Chapitre X : concierge

Commissariat. Je descends aux archives. Je ne sais pas si vous avez remarqué, mes les archives sont toujours au sous-sol, lieu peu pratique si ce dernier se trouvait inondé… Bref, on s’en fiche.

Je m’approche du responsable pour lui demander s’il a des informations sur une manifestation de Greenpeace à la date que je lui donne.

– Ah oui, je m’en souviens bien de celle-là, elle était différente de toutes les autres, ça concernait une usine de fabrication alimentaire. Habituellement ils s’attaquent aux baleiniers et aux centrales, mais là, ça changeait !

– Tu peux m’en dire plus ?

– Oh ben, on n’a pas su grand chose, il paraîtrait que les plats cuisinés qui sortaient de là favorisaient la formation de caries…

Caries ! Pas besoin d’en dire plus, il semblerait que mon concierge puisse être un maillon de la ficelle qui tient les évènements entre eux ! Je remercie précipitamment le gardien et remonte auprès des dossiers de suspects.

Dossier de mon concierge : Morris Godsson. Mince comme du papier à cigarette, en fait. Quelques échauffourées lors de manifestations, aucune violence physique, pas de vol ou de dégradation. Fausse piste ? J’en suis pas si sûr. Ce n’est pas parce que quelqu’un ne s’est pas fait prendre qu’il est innocent (et l’inverse est vrai aussi).

Je décide donc de garder un œil sur lui.

Chapitre XI : espionnage

Je rentre chez moi, croise le concierge et monte dans ma chambre. Les brosses à dents s’accumulent encore. J’en suis blasé. Même plus le courage de les compter !

Ce qui me trotte dans la tête est mon unique suspect, qui n’est pas un lèche-cul. Morris. Déjà, s’appeler Morris, c’est louche. Il y a des prénoms qui seraient propices lors du développement de l’enfant, à l’amener à commettre des méfaits, et qu’il faudrait bannir !

Je redescends. Je croise le concierge. On ne peut pas dire qu’il n’est pas fidèle au poste. Il me pose des questions de curiosité du fait que j’ai emprunté son téléphone, si je suis sur une nouvelle enquête, etc. Bref, un concierge. Je lui pose de nouveau la question sur les allées et venues d’une éventuelle personne étrangère à l’immeuble. Toujours rien. Suspect et inutile, la totale pour un concierge !

Ma question est : comment l’espionner ? Comment duper celui qui sait tout sur tout le monde ? Il ferme toujours sa porte à clé quand il sort de chez lui.

Malin comme un singe ! Je ne peux refaire le coup du téléphone en panne, ça ne prendra pas deux fois.

Misère… Je remonte dans mon boui-boui.

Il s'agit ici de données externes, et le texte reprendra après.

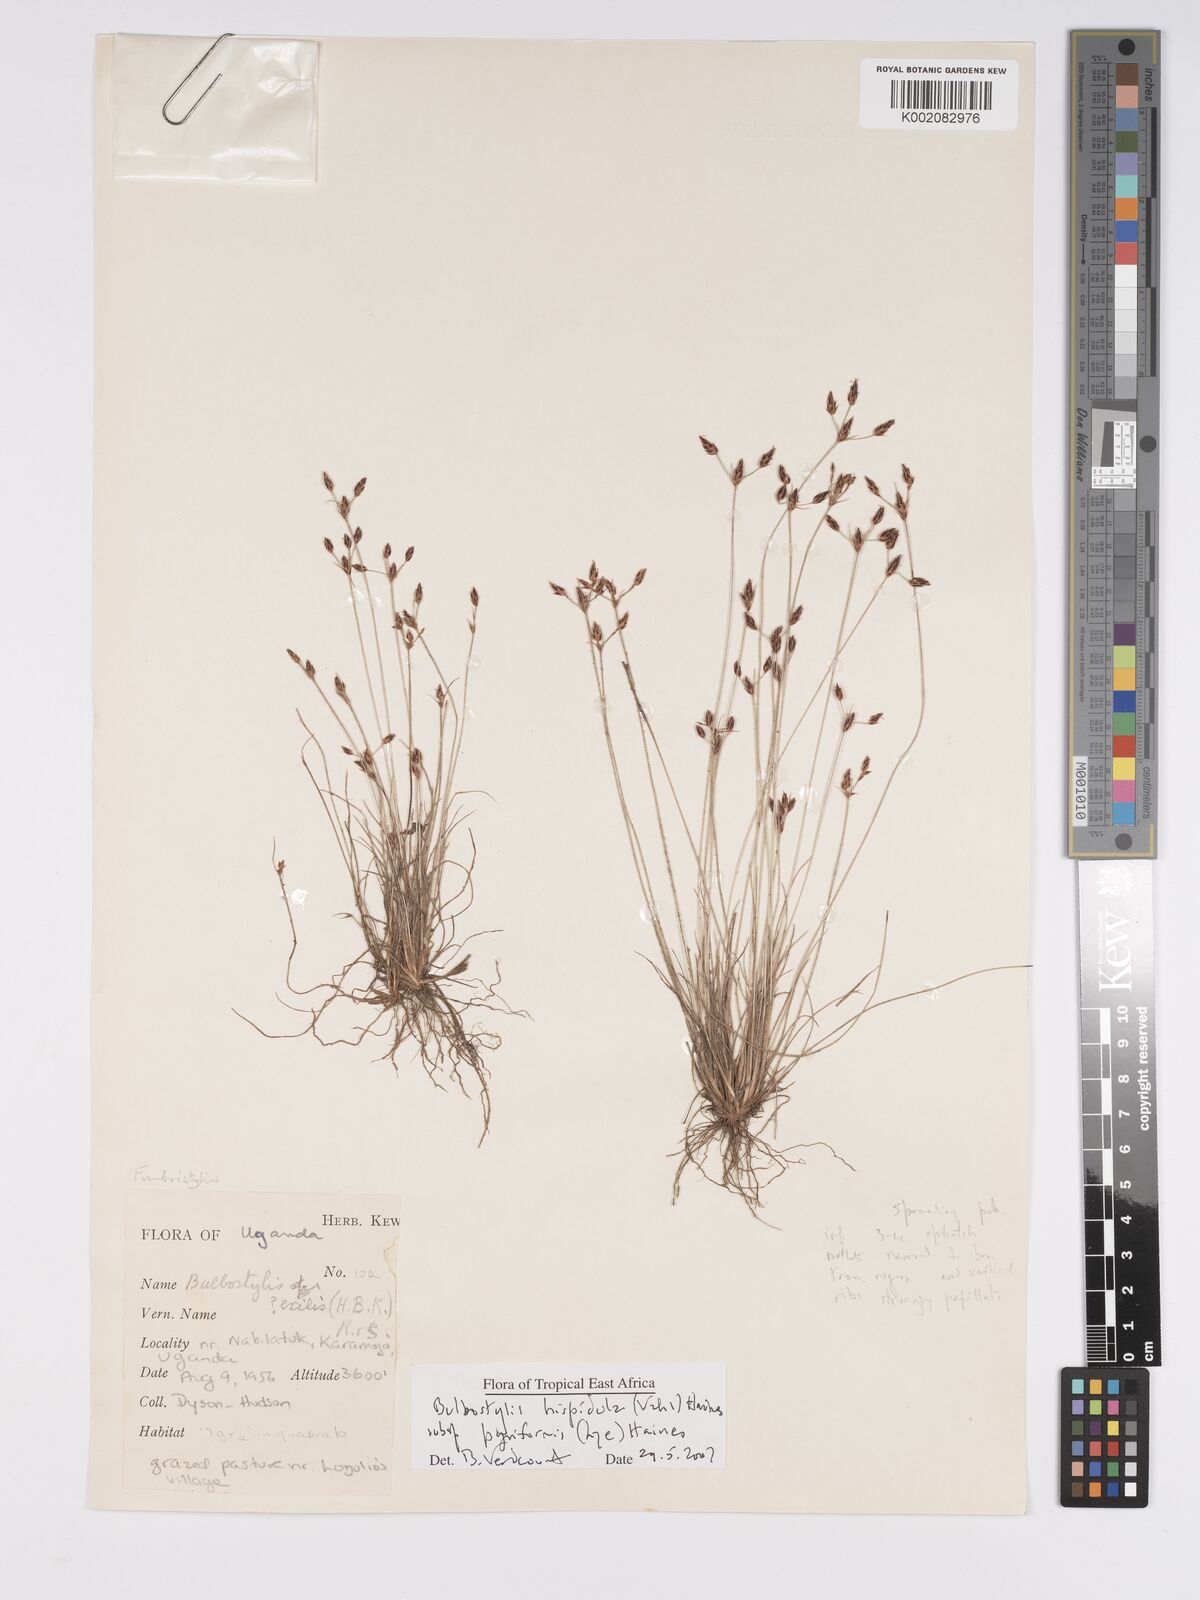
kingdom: Plantae
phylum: Tracheophyta
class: Liliopsida
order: Poales
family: Cyperaceae
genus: Bulbostylis
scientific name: Bulbostylis hispidula
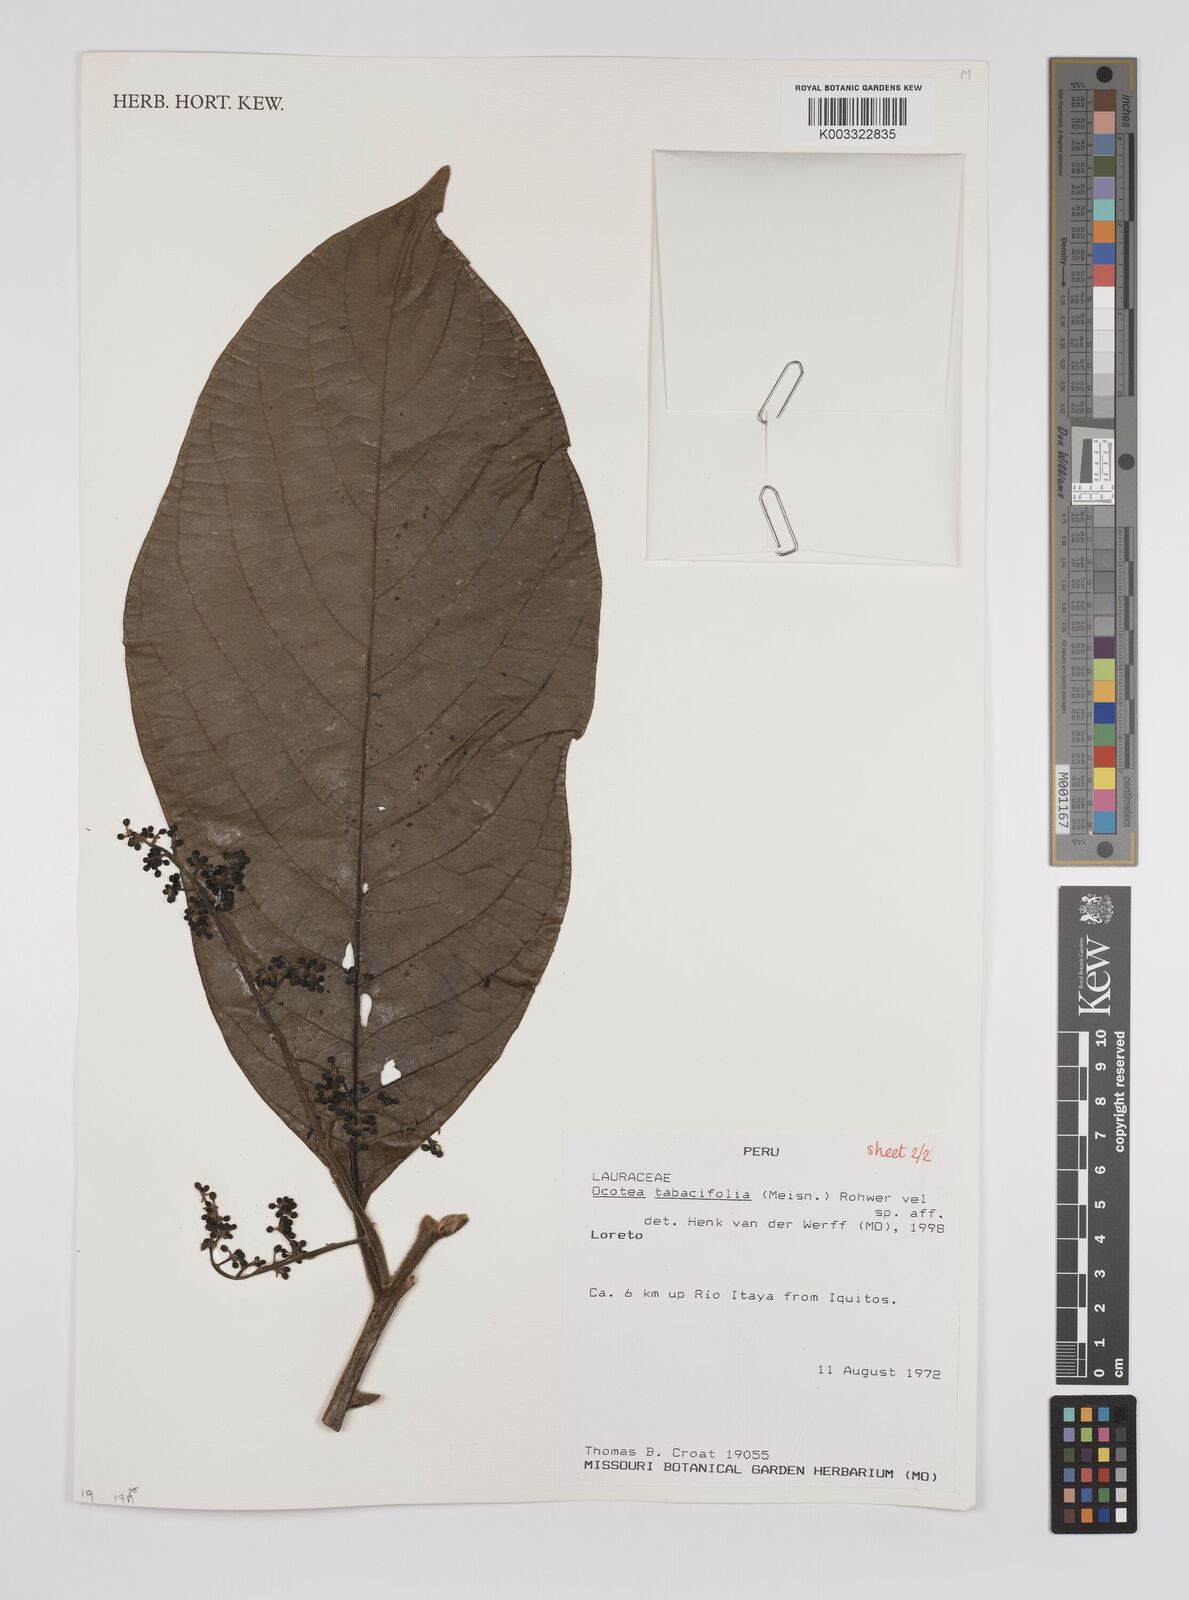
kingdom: Plantae
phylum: Tracheophyta
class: Magnoliopsida
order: Laurales
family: Lauraceae
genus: Ocotea
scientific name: Ocotea tabacifolia
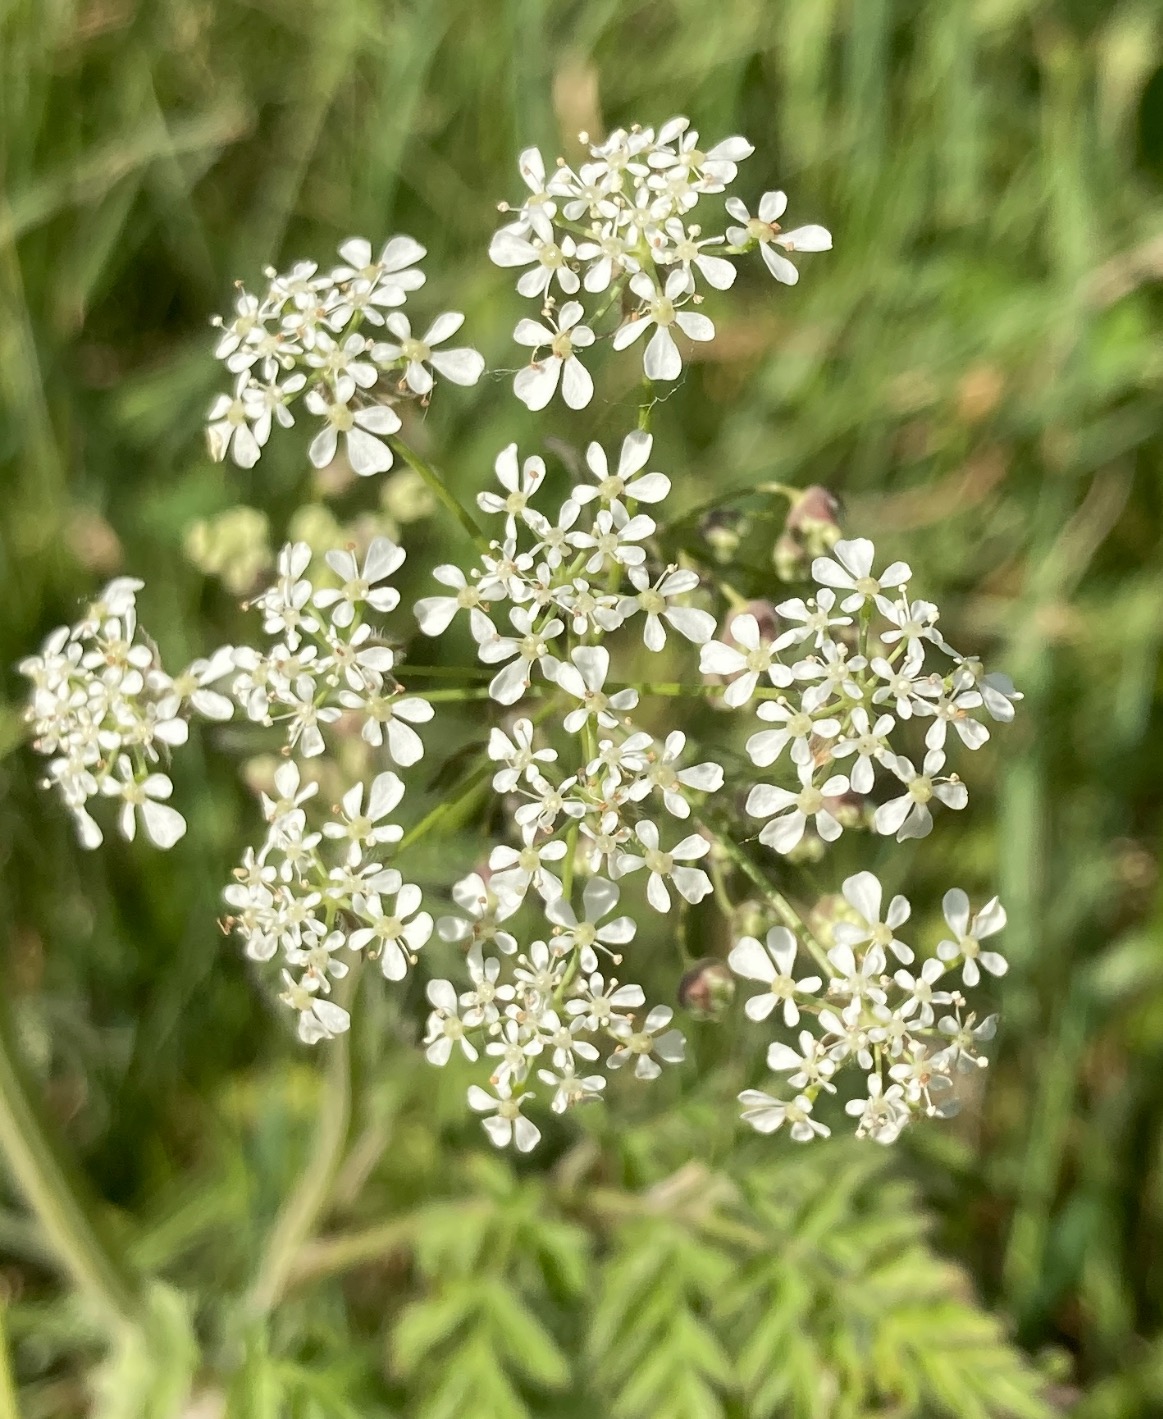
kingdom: Plantae
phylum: Tracheophyta
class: Magnoliopsida
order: Apiales
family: Apiaceae
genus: Anthriscus
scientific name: Anthriscus sylvestris
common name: Vild kørvel
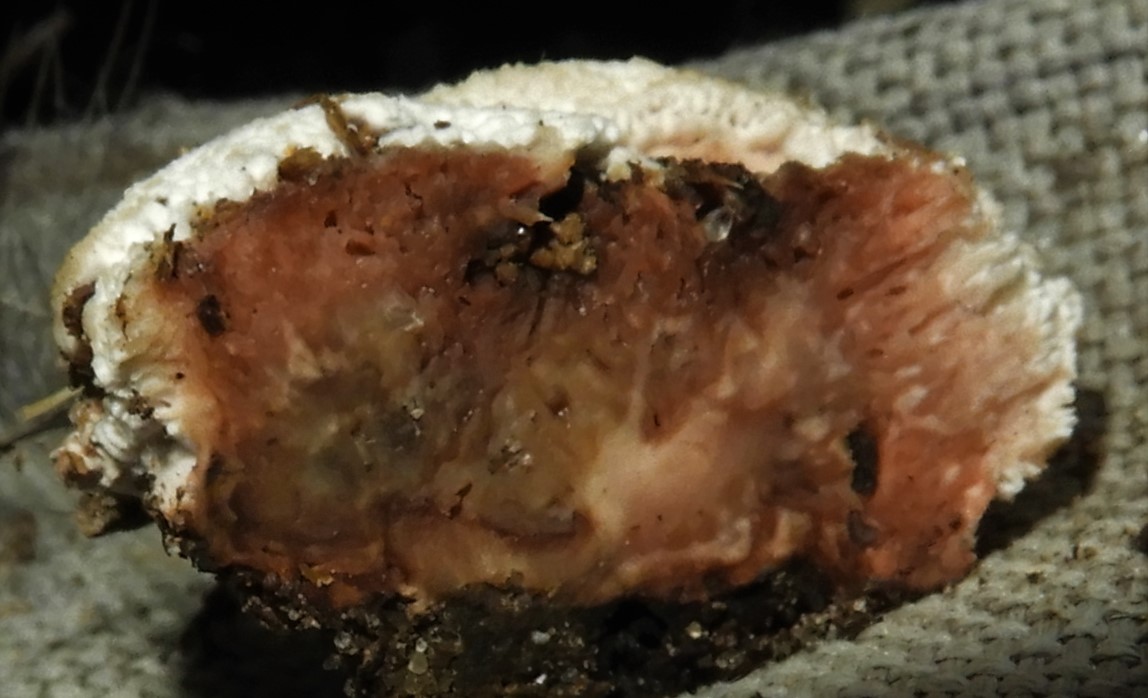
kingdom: Fungi
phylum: Basidiomycota
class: Agaricomycetes
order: Polyporales
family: Podoscyphaceae
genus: Abortiporus
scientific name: Abortiporus biennis
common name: rødmende pjalteporesvamp
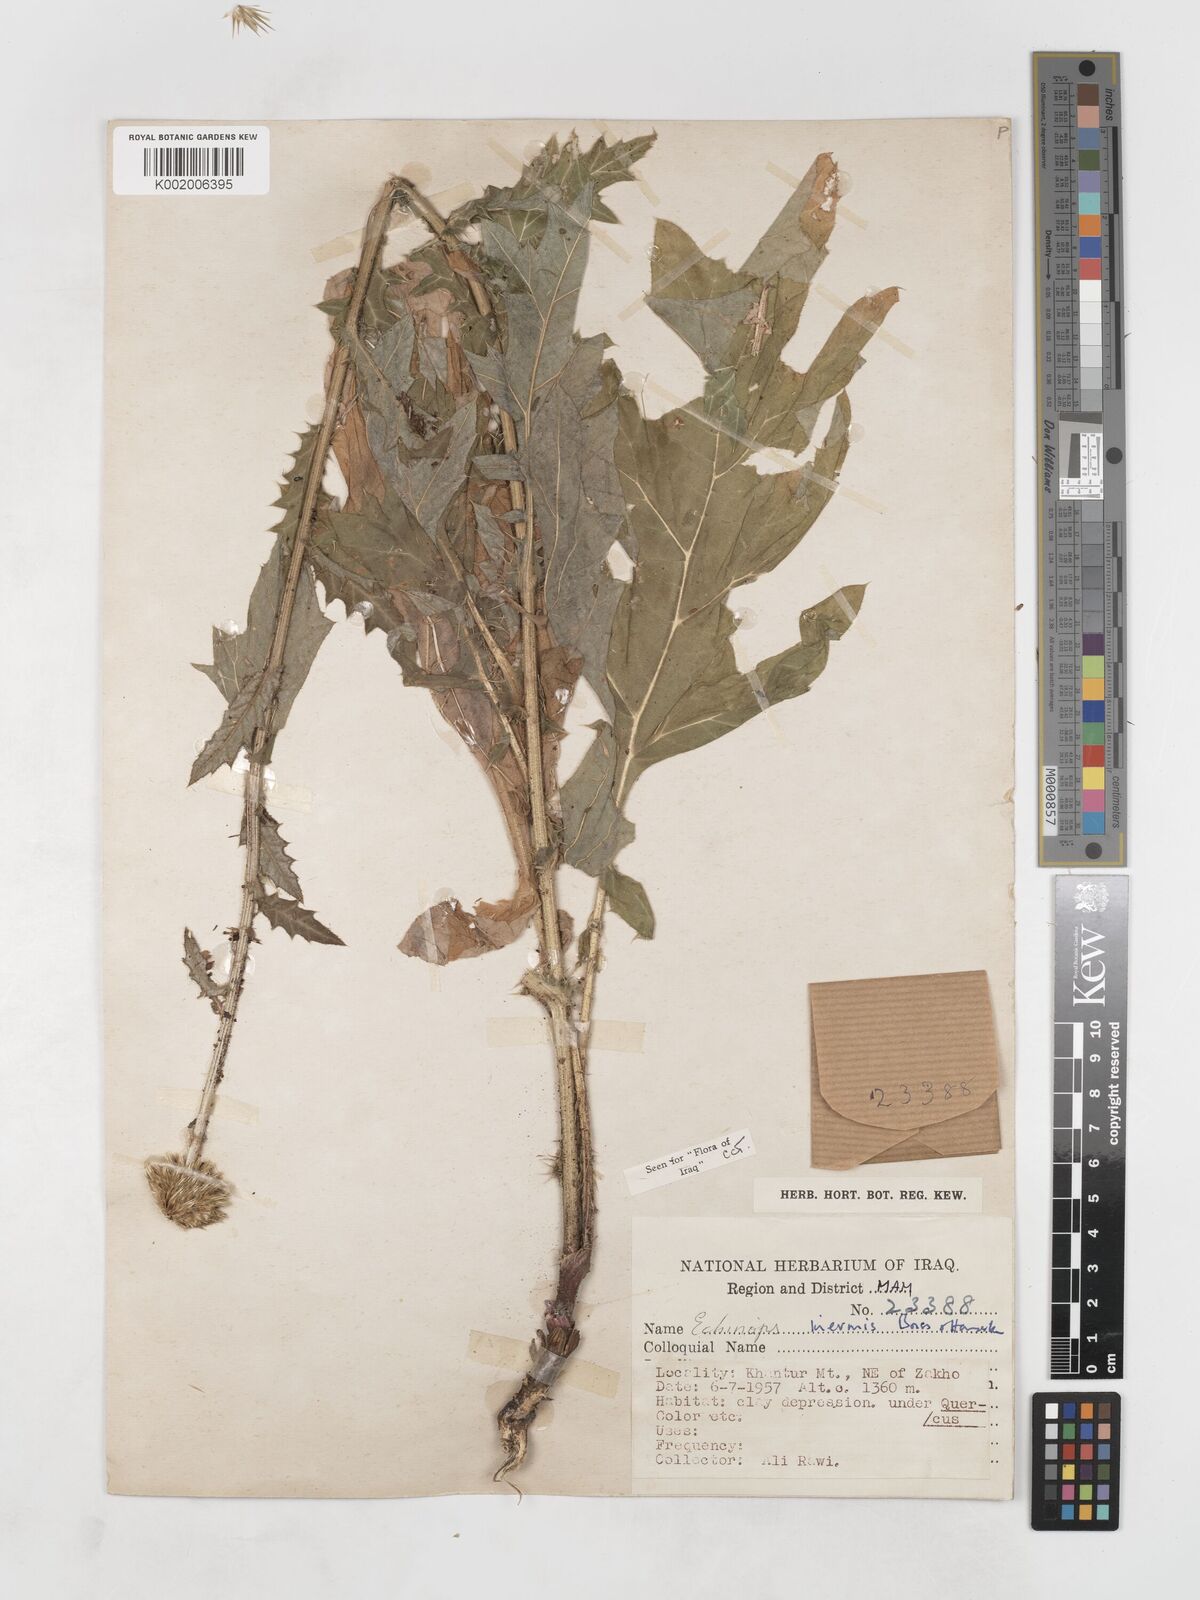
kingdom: Plantae
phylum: Tracheophyta
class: Magnoliopsida
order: Asterales
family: Asteraceae
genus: Echinops
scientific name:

Whisky. Même si, d’après ce que je viens d’apprendre, c’est mauvais pour les dents. Ces dernières commencent sérieusement à grincer à force de ne trouver de réponse à ce problème.

Officieux pour officieux, je me rends au commissariat. Je vais retrouver un subalterne au service Télécom et lui demande de mettre une ligne sur écoute. Avec un petit billet en dessous de table pour que tout ça reste « entre nous ». Le soudoiement coûte cher mais permet souvent des résultats plus lucratifs que les voies officielles !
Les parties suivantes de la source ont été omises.